Input data:
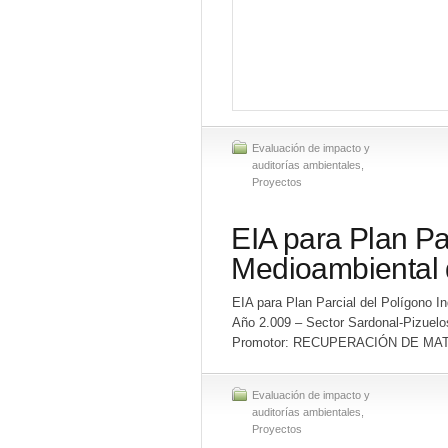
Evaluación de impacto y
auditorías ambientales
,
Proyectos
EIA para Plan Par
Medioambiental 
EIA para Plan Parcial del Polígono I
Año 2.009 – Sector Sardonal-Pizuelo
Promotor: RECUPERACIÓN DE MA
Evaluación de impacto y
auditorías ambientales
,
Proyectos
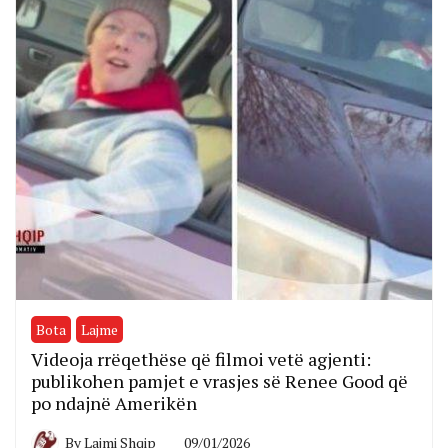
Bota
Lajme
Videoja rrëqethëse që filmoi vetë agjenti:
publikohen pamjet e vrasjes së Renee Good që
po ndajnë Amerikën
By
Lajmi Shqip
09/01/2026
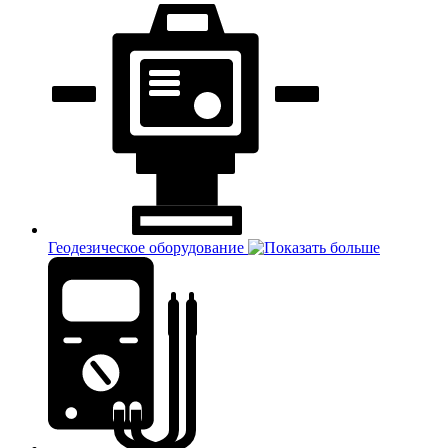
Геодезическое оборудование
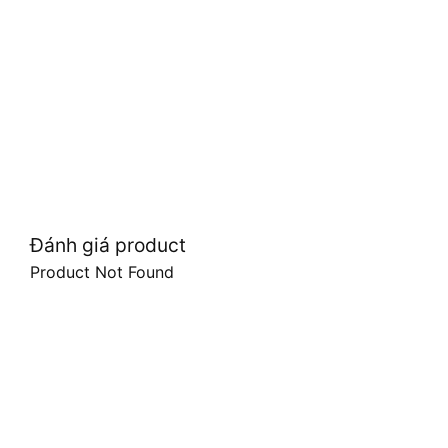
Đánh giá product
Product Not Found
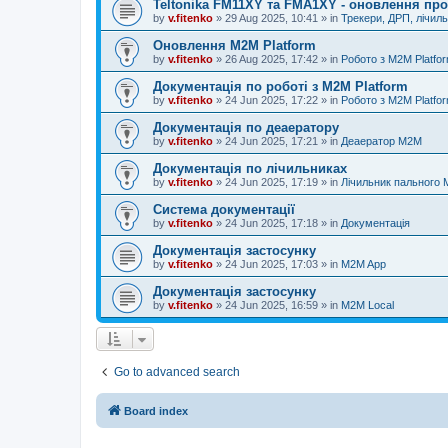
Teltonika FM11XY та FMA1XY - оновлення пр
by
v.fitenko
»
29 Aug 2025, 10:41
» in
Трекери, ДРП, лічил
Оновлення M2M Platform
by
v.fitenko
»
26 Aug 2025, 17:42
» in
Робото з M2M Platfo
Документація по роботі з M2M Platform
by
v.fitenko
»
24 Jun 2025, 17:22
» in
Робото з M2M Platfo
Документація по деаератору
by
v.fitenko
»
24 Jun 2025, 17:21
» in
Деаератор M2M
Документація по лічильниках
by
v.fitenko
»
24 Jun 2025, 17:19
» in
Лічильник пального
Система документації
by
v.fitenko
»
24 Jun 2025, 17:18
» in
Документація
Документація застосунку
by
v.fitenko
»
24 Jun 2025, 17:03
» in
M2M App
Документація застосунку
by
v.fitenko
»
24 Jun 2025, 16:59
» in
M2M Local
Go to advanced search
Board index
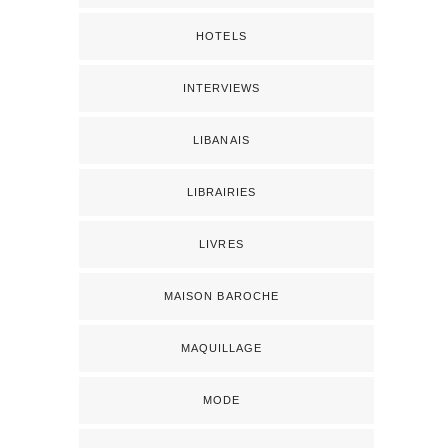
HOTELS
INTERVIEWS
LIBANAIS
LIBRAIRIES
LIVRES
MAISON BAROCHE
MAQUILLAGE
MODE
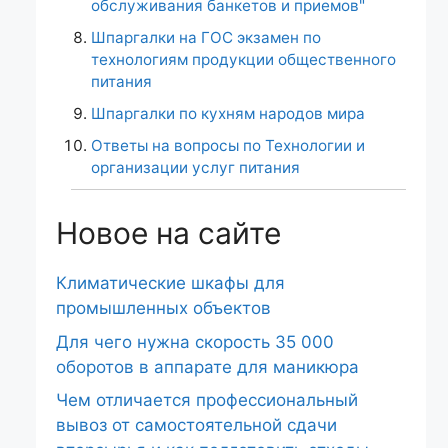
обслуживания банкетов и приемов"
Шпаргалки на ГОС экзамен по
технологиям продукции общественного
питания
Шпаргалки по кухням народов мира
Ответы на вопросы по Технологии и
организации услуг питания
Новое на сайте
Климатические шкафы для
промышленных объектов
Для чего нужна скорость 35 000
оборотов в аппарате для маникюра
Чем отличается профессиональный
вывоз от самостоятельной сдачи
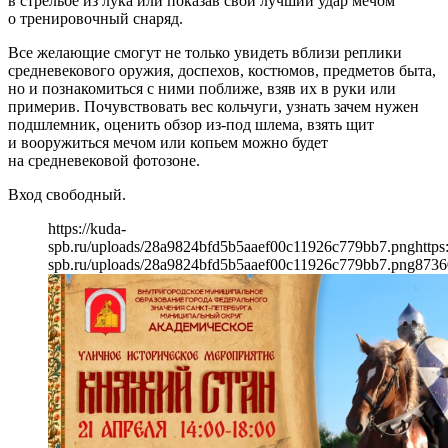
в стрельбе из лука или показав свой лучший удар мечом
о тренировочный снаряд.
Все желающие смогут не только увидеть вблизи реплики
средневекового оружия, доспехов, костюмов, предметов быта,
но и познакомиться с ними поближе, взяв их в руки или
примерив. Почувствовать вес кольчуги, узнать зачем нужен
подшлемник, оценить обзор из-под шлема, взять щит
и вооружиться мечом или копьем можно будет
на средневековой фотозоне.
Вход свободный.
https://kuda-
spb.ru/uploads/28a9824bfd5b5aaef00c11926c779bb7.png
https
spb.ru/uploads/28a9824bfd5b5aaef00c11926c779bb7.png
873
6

Assignment: The records above, copied word for word without the pictures, are what should be output.

Answer to this task:
Evaluación de impacto y
auditorías ambientales
,
Proyectos
EIA para Plan Par
Medioambiental 
EIA para Plan Parcial del Polígono I
Año 2.009 – Sector Sardonal-Pizuelo
Promotor: RECUPERACIÓN DE MA
Evaluación de impacto y
auditorías ambientales
,
Proyectos
Bota
Lajme
Videoja rrëqethëse që filmoi vetë agjenti:
publikohen pamjet e vrasjes së Renee Good që
po ndajnë Amerikën
By
Lajmi Shqip
09/01/2026
Геодезическое оборудование
Đánh giá product
Product Not Found
Teltonika FM11XY та FMA1XY - оновлення пр
by
v.fitenko
»
29 Aug 2025, 10:41
» in
Трекери, ДРП, лічил
Оновлення M2M Platform
by
v.fitenko
»
26 Aug 2025, 17:42
» in
Робото з M2M Platfo
Документація по роботі з M2M Platform
by
v.fitenko
»
24 Jun 2025, 17:22
» in
Робото з M2M Platfo
Документація по деаератору
by
v.fitenko
»
24 Jun 2025, 17:21
» in
Деаератор M2M
Документація по лічильниках
by
v.fitenko
»
24 Jun 2025, 17:19
» in
Лічильник пального
Система документації
by
v.fitenko
»
24 Jun 2025, 17:18
» in
Документація
Документація застосунку
by
v.fitenko
»
24 Jun 2025, 17:03
» in
M2M App
Документація застосунку
by
v.fitenko
»
24 Jun 2025, 16:59
» in
M2M Local
Go to advanced search
Board index
HOTELS
INTERVIEWS
LIBANAIS
LIBRAIRIES
LIVRES
MAISON BAROCHE
MAQUILLAGE
MODE
обслуживания банкетов и приемов"
Шпаргалки на ГОС экзамен по
технологиям продукции общественного
питания
Шпаргалки по кухням народов мира
Ответы на вопросы по Технологии и
организации услуг питания
Новое на сайте
Климатические шкафы для
промышленных объектов
Для чего нужна скорость 35 000
оборотов в аппарате для маникюра
Чем отличается профессиональный
вывоз от самостоятельной сдачи
в стрельбе из лука или показав свой лучший удар мечом
о тренировочный снаряд.
Все желающие смогут не только увидеть вблизи реплики
средневекового оружия, доспехов, костюмов, предметов быта,
но и познакомиться с ними поближе, взяв их в руки или
примерив. Почувствовать вес кольчуги, узнать зачем нужен
подшлемник, оценить обзор из-под шлема, взять щит
и вооружиться мечом или копьем можно будет
на средневековой фотозоне.
Вход свободный.
https://kuda-
spb.ru/uploads/28a9824bfd5b5aaef00c11926c779bb7.png
https
spb.ru/uploads/28a9824bfd5b5aaef00c11926c779bb7.png
873
6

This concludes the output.